Re: Moscow No More
Author: Steve Tucker
Date: 01-21-2007 - 13:04
I too met and regularly visited with UP agent Frank Snieder and the UP train crews while attending the University of Idaho in the mid 80's. As I recall Frank said he was one of the last agents in the Palouse and upon his retirement UP would close his little office across the street from Cavanaughs Hotel and the customers would have to call a "non-personal" 1-800 to conduct business. I gathered from Frank that in years past the local agent was similar to your local bank branch (before ATM's) where the customers could talk face-to-face with a company representative and build a solid business relationship. Now the customers would have to call the faceless 1-800 number which would be more of a negative for customer service. I believe Frank was totally right. Frank retired around 1985 - 1986, the agency office closed, and I witnessed the rail traffic evaporate. I distinctly remember the stub yard in downtown Moscow plugged full of grain cars in 1984 and the crew with two or three GP's visiting Moscow three days a week as they roamed the Palouse between Spokane, Colfax, and Hooper Junction. The same thing happened to the BN service to Moscow.

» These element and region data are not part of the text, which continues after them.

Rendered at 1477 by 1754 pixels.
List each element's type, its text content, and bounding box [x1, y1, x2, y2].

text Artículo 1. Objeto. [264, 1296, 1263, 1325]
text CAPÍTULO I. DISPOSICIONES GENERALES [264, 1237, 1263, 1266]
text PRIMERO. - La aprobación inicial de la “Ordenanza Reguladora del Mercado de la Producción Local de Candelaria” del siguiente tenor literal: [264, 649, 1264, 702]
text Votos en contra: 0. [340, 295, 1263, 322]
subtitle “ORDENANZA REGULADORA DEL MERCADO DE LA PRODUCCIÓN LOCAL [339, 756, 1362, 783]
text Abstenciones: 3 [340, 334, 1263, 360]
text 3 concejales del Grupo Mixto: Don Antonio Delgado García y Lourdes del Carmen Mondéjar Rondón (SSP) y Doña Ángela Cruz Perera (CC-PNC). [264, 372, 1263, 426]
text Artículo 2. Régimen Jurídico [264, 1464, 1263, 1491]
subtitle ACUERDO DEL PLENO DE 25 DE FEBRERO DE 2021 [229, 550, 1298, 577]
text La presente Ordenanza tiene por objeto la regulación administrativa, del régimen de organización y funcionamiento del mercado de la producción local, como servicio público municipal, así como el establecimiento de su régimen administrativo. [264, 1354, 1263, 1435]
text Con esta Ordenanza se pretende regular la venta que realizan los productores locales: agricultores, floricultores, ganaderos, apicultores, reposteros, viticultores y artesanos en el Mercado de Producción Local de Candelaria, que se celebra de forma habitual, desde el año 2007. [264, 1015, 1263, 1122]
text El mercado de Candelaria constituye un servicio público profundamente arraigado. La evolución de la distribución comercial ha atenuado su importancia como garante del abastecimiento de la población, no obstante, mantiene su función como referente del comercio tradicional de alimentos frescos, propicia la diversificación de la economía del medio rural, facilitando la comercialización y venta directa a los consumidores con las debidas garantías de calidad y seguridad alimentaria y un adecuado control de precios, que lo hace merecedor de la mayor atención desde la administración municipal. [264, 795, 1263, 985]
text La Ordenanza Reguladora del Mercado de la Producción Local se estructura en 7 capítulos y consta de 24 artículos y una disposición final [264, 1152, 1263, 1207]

I visited Moscow two years ago and was shocked to see the rail service nearly gone. The BN and UP lines had been merged into one system, a good share of the grain and lentil elevators had their rails ripped out, and the BN "Arrow Line" to Lewiston was a bike trail. However, Hwy 95 had been totally reconfigured through town and Potlatch was running these huge multi-axle woodchip trucks between points north and Lewiston (traffic that probably used to be hauled in railroad woodchip hopper cars). I felt like that Indian on the pollution commercial years ago, I had a tear in my eye.
Cheers to Frank and the UP Moscow Branch train crews, thanks for the memories of good days gone.